◆ WHAT IS BEING ASKED ◆
Give the listing again, word for word, and let no picture into it.

◆ INFORMATION GIVEN ◆
____
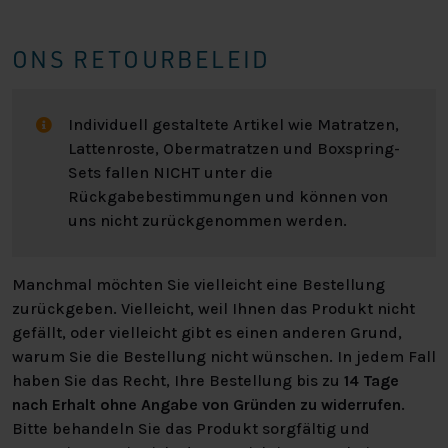
ONS RETOURBELEID
Individuell gestaltete Artikel wie Matratzen,
Lattenroste, Obermatratzen und Boxspring-
Sets fallen NICHT unter die
Rückgabebestimmungen und können von
uns nicht zurückgenommen werden.
Manchmal möchten Sie vielleicht eine Bestellung
zurückgeben. Vielleicht, weil Ihnen das Produkt nicht
gefällt, oder vielleicht gibt es einen anderen Grund,
warum Sie die Bestellung nicht wünschen. In jedem Fall
haben Sie das Recht, Ihre Bestellung bis zu
14 Tage
nach Erhalt ohne Angabe von Gründen zu widerrufen
.
Bitte behandeln Sie das Produkt sorgfältig und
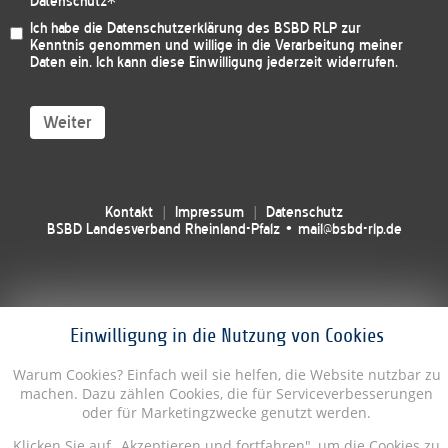
Datenschutz
*
Ich habe die
Datenschutzerklärung des BSBD RLP
zur
Kenntnis genommen und willige in die Verarbeitung meiner
Daten ein. Ich kann diese Einwilligung jederzeit widerrufen.
Weiter
Kontakt
Impressum
Datenschutz
BSBD Landesverband Rheinland-Pfalz • mail@bsbd-rlp.de
Einwilligung in die Nutzung von Cookies
Warum Cookies? Einfach weil sie helfen, die Website nutzbar zu
machen. Dazu zählen Cookies, die für Serviceverbesserungen
oder für Marketingzwecke genutzt werden.
Klicken Sie auf „Akzeptieren und fortfahren", um die Cookies zu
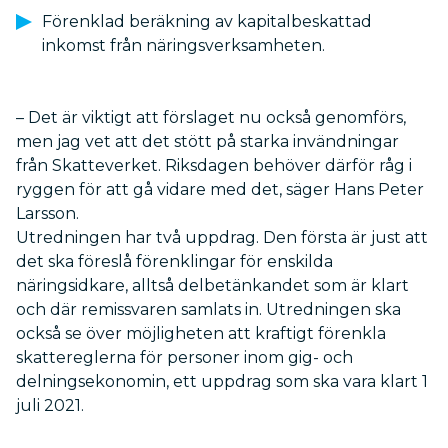
Förenklad beräkning av kapitalbeskattad
inkomst från näringsverksamheten.
– Det är viktigt att förslaget nu också genomförs,
men jag vet att det stött på starka invändningar
från Skatteverket. Riksdagen behöver därför råg i
ryggen för att gå vidare med det, säger Hans Peter
Larsson.
Utredningen har två uppdrag. Den första är just att
det ska föreslå förenklingar för enskilda
näringsidkare, alltså delbetänkandet som är klart
och där remissvaren samlats in. Utredningen ska
också se över möjligheten att kraftigt förenkla
skattereglerna för personer inom gig- och
delningsekonomin, ett uppdrag som ska vara klart 1
juli 2021.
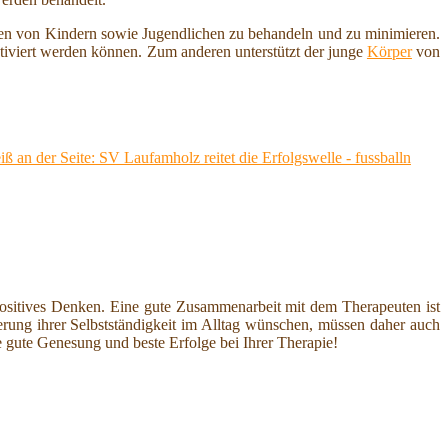
ngen von Kindern sowie Jugendlichen zu behandeln und zu minimieren.
tiviert werden können. Zum anderen unterstützt der junge
Körper
von
an der Seite: SV Laufamholz reitet die Erfolgswelle - fussballn
n positives Denken. Eine gute Zusammenarbeit mit dem Therapeuten ist
erung ihrer Selbstständigkeit im Alltag wünschen, müssen daher auch
gute Genesung und beste Erfolge bei Ihrer Therapie!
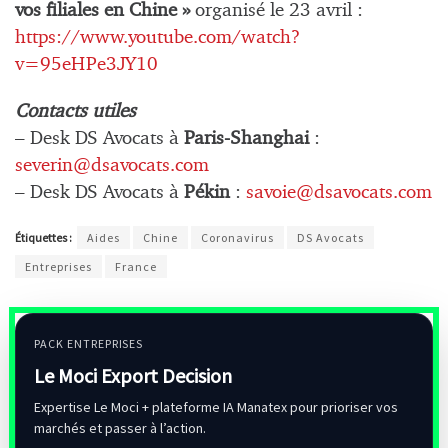
vos filiales en Chine »
organisé le 23 avril :
https://www.youtube.com/watch?
v=95eHPe3JY10
Contacts utiles
– Desk DS Avocats à
Paris-Shanghai
:
severin@dsavocats.com
– Desk DS Avocats à
Pékin
:
savoie@dsavocats.com
Étiquettes :
Aides
Chine
Coronavirus
DS Avocats
Entreprises
France
PACK ENTREPRISES
Le Moci Export Decision
Expertise Le Moci + plateforme IA Manatex pour prioriser vos
marchés et passer à l’action.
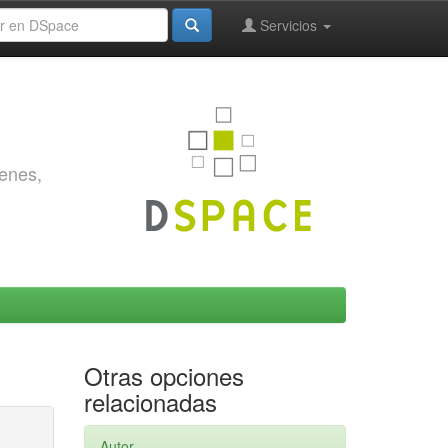
Servicios
genes,
Otras opciones
relacionadas
Autor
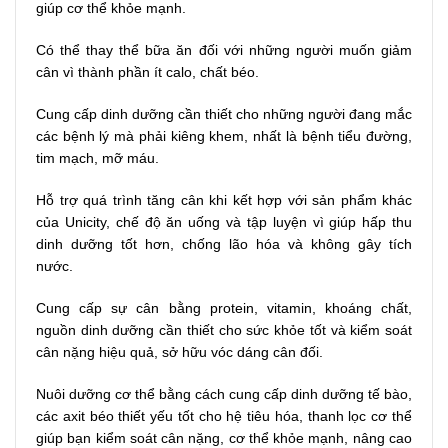
giúp cơ thể khỏe mạnh.
Có thể thay thể bữa ăn đối với những người muốn giảm
cân vì thành phần ít calo, chất béo.
Cung cấp dinh dưỡng cần thiết cho những người đang mắc
các bệnh lý mà phải kiêng khem, nhất là bệnh tiểu đường,
tim mạch, mỡ máu.
Hỗ trợ quá trình tăng cân khi kết hợp với sản phẩm khác
của Unicity, chế độ ăn uống và tập luyện vì giúp hấp thu
dinh dưỡng tốt hơn, chống lão hóa và không gây tích
nước.
Cung cấp sự cân bằng protein, vitamin, khoáng chất,
nguồn dinh dưỡng cần thiết cho sức khỏe tốt và kiểm soát
cân nặng hiệu quả, sở hữu vóc dáng cân đối.
Nuôi dưỡng cơ thể bằng cách cung cấp dinh dưỡng tế bào,
các axit béo thiết yếu tốt cho hệ tiêu hóa, thanh lọc cơ thể
giúp bạn kiểm soát cân nặng, cơ thể khỏe mạnh, nâng cao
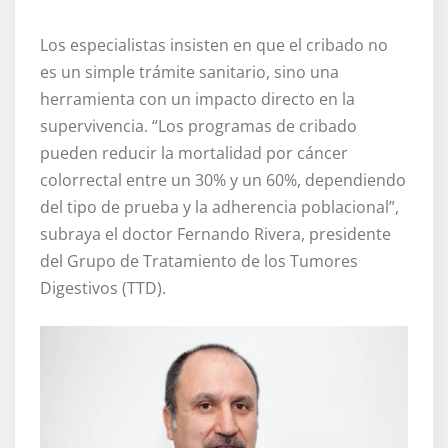
Los especialistas insisten en que el cribado no
es un simple trámite sanitario, sino una
herramienta con un impacto directo en la
supervivencia. “Los programas de cribado
pueden reducir la mortalidad por cáncer
colorrectal entre un 30% y un 60%, dependiendo
del tipo de prueba y la adherencia poblacional”,
subraya el doctor Fernando Rivera, presidente
del Grupo de Tratamiento de los Tumores
Digestivos (TTD).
____
◆ SOLUTION FOR THIS PROBLEM ◆
ONS RETOURBELEID
Individuell gestaltete Artikel wie Matratzen,
Lattenroste, Obermatratzen und Boxspring-
Sets fallen NICHT unter die
Rückgabebestimmungen und können von
uns nicht zurückgenommen werden.
Manchmal möchten Sie vielleicht eine Bestellung
zurückgeben. Vielleicht, weil Ihnen das Produkt nicht
gefällt, oder vielleicht gibt es einen anderen Grund,
warum Sie die Bestellung nicht wünschen. In jedem Fall
haben Sie das Recht, Ihre Bestellung bis zu
14 Tage
nach Erhalt ohne Angabe von Gründen zu widerrufen
.
Bitte behandeln Sie das Produkt sorgfältig und
Datenschutz
*
Ich habe die
Datenschutzerklärung des BSBD RLP
zur
Kenntnis genommen und willige in die Verarbeitung meiner
Daten ein. Ich kann diese Einwilligung jederzeit widerrufen.
Weiter
Kontakt
Impressum
Datenschutz
BSBD Landesverband Rheinland-Pfalz • mail@bsbd-rlp.de
Einwilligung in die Nutzung von Cookies
Warum Cookies? Einfach weil sie helfen, die Website nutzbar zu
machen. Dazu zählen Cookies, die für Serviceverbesserungen
oder für Marketingzwecke genutzt werden.
Klicken Sie auf „Akzeptieren und fortfahren", um die Cookies zu
Förenklad beräkning av kapitalbeskattad
inkomst från näringsverksamheten.
– Det är viktigt att förslaget nu också genomförs,
men jag vet att det stött på starka invändningar
från Skatteverket. Riksdagen behöver därför råg i
ryggen för att gå vidare med det, säger Hans Peter
Larsson.
Utredningen har två uppdrag. Den första är just att
det ska föreslå förenklingar för enskilda
näringsidkare, alltså delbetänkandet som är klart
och där remissvaren samlats in. Utredningen ska
också se över möjligheten att kraftigt förenkla
skattereglerna för personer inom gig- och
delningsekonomin, ett uppdrag som ska vara klart 1
juli 2021.
ngen von Kindern sowie Jugendlichen zu behandeln und zu minimieren.
tiviert werden können. Zum anderen unterstützt der junge
Körper
von
an der Seite: SV Laufamholz reitet die Erfolgswelle - fussballn
n positives Denken. Eine gute Zusammenarbeit mit dem Therapeuten ist
erung ihrer Selbstständigkeit im Alltag wünschen, müssen daher auch
gute Genesung und beste Erfolge bei Ihrer Therapie!
vos filiales en Chine »
organisé le 23 avril :
https://www.youtube.com/watch?
v=95eHPe3JY10
Contacts utiles
– Desk DS Avocats à
Paris-Shanghai
:
severin@dsavocats.com
– Desk DS Avocats à
Pékin
:
savoie@dsavocats.com
Étiquettes :
Aides
Chine
Coronavirus
DS Avocats
Entreprises
France
PACK ENTREPRISES
Le Moci Export Decision
Expertise Le Moci + plateforme IA Manatex pour prioriser vos
marchés et passer à l’action.
Servicios
genes,
Otras opciones
relacionadas
Autor
giúp cơ thể khỏe mạnh.
Có thể thay thể bữa ăn đối với những người muốn giảm
cân vì thành phần ít calo, chất béo.
Cung cấp dinh dưỡng cần thiết cho những người đang mắc
các bệnh lý mà phải kiêng khem, nhất là bệnh tiểu đường,
tim mạch, mỡ máu.
Hỗ trợ quá trình tăng cân khi kết hợp với sản phẩm khác
của Unicity, chế độ ăn uống và tập luyện vì giúp hấp thu
dinh dưỡng tốt hơn, chống lão hóa và không gây tích
nước.
Cung cấp sự cân bằng protein, vitamin, khoáng chất,
nguồn dinh dưỡng cần thiết cho sức khỏe tốt và kiểm soát
cân nặng hiệu quả, sở hữu vóc dáng cân đối.
Nuôi dưỡng cơ thể bằng cách cung cấp dinh dưỡng tế bào,
các axit béo thiết yếu tốt cho hệ tiêu hóa, thanh lọc cơ thể
giúp bạn kiểm soát cân nặng, cơ thể khỏe mạnh, nâng cao
Los especialistas insisten en que el cribado no
es un simple trámite sanitario, sino una
herramienta con un impacto directo en la
supervivencia. “Los programas de cribado
pueden reducir la mortalidad por cáncer
colorrectal entre un 30% y un 60%, dependiendo
del tipo de prueba y la adherencia poblacional”,
subraya el doctor Fernando Rivera, presidente
del Grupo de Tratamiento de los Tumores
Digestivos (TTD).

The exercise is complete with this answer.